Among the entries below, find the lines that hold the word "machines" and report them.
----- Given data -----
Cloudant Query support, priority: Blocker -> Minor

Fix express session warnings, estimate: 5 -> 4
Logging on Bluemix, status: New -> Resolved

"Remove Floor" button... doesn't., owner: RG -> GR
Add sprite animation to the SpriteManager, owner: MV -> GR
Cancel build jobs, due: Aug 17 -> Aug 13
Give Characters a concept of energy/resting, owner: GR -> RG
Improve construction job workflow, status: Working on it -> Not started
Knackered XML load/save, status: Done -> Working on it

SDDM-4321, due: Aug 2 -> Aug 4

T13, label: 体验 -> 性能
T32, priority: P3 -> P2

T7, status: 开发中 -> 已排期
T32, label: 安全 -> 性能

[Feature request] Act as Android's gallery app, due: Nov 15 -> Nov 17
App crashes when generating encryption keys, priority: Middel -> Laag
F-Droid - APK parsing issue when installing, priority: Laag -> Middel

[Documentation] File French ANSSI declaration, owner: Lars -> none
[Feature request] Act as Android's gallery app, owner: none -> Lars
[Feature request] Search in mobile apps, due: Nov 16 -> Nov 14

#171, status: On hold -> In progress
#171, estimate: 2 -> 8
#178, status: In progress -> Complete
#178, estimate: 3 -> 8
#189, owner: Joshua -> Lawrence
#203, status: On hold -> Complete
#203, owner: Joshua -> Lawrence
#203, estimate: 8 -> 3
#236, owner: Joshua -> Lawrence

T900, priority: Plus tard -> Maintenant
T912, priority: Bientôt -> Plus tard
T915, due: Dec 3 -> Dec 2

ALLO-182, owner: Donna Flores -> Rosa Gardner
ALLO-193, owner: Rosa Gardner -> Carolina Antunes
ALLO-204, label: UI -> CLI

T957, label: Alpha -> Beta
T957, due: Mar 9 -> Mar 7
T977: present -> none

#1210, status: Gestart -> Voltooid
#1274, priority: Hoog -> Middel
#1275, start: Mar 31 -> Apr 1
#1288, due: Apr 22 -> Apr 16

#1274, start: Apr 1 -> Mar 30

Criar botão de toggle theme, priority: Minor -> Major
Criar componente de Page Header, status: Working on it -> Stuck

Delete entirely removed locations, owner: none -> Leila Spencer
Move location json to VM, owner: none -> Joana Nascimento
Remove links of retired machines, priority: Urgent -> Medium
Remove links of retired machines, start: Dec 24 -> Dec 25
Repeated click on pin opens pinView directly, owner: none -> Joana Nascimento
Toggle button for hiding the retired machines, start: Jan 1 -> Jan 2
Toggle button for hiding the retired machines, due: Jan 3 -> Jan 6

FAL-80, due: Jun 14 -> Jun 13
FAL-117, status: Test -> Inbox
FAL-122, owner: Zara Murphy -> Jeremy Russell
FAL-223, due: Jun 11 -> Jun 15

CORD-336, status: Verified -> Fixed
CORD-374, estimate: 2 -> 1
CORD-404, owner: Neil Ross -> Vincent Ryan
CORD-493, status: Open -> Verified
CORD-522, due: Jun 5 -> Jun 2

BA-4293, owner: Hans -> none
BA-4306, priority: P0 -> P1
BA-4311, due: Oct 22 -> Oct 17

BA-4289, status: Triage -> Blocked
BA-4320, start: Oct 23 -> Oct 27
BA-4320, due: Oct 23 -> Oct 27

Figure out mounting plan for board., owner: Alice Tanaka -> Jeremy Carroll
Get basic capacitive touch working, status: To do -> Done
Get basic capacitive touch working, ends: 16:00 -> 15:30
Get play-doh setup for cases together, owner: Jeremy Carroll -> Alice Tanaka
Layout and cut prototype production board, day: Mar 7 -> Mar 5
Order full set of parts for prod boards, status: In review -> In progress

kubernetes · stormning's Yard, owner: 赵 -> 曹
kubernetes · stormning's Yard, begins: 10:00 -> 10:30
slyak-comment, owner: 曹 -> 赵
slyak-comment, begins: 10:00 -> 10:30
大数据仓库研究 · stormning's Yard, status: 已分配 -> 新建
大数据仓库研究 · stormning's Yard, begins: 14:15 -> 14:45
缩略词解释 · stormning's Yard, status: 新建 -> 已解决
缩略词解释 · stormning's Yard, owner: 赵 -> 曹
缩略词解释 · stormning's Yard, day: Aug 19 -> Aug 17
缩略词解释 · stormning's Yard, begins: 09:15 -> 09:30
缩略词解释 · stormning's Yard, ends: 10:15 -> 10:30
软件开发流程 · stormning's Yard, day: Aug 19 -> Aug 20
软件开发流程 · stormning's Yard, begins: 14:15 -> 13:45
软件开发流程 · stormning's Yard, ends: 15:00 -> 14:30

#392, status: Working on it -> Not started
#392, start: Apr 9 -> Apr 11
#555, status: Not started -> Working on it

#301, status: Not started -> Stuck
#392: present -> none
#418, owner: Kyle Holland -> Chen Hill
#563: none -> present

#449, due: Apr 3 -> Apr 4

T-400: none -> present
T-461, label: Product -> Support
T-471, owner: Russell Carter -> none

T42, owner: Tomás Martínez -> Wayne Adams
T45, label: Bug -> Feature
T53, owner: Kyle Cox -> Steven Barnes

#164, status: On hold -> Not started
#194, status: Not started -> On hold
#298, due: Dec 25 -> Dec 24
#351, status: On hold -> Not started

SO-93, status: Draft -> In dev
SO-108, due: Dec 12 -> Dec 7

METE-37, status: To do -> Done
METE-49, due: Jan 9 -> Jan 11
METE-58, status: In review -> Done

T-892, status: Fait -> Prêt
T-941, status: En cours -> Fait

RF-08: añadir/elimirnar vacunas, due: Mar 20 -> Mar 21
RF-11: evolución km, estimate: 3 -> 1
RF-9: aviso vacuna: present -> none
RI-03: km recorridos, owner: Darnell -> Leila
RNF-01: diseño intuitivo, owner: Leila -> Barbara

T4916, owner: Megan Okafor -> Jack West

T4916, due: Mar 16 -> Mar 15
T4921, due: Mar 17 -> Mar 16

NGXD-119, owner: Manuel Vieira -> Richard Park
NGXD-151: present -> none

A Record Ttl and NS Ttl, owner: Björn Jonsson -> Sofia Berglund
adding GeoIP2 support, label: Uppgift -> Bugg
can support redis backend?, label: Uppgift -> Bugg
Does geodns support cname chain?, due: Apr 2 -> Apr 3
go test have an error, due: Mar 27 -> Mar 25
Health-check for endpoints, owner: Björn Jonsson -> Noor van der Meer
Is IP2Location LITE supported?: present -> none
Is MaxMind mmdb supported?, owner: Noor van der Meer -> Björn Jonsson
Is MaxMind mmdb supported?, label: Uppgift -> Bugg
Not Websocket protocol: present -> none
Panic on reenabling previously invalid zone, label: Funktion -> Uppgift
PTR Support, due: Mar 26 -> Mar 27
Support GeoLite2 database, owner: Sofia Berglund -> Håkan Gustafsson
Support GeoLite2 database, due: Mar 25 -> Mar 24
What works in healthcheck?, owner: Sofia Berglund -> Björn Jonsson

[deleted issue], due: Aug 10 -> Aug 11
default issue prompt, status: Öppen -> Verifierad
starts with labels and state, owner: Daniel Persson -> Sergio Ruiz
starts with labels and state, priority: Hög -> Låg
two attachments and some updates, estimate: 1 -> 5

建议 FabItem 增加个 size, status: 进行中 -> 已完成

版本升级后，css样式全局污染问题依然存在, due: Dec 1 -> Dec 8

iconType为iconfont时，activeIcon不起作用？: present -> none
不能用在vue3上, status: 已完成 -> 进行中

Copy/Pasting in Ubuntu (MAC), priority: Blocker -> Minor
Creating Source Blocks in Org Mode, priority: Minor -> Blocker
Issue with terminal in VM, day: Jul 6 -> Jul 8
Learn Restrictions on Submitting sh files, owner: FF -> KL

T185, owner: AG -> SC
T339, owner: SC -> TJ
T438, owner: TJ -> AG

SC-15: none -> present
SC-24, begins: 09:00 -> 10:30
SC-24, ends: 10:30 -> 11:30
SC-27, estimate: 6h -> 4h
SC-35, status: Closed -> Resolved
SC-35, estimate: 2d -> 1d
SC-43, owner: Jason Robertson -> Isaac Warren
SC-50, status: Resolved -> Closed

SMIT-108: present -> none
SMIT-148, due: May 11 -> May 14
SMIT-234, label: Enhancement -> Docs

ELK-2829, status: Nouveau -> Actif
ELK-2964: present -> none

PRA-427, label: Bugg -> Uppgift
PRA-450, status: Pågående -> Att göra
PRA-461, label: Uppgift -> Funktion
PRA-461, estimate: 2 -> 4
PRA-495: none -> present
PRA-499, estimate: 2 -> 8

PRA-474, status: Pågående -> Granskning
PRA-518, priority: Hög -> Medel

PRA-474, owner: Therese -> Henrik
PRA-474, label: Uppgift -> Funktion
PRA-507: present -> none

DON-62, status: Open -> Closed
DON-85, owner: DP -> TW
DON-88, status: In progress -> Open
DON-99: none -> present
-----
### Final answer
Remove links of retired machines, priority: Urgent -> Medium
Remove links of retired machines, start: Dec 24 -> Dec 25
Toggle button for hiding the retired machines, start: Jan 1 -> Jan 2
Toggle button for hiding the retired machines, due: Jan 3 -> Jan 6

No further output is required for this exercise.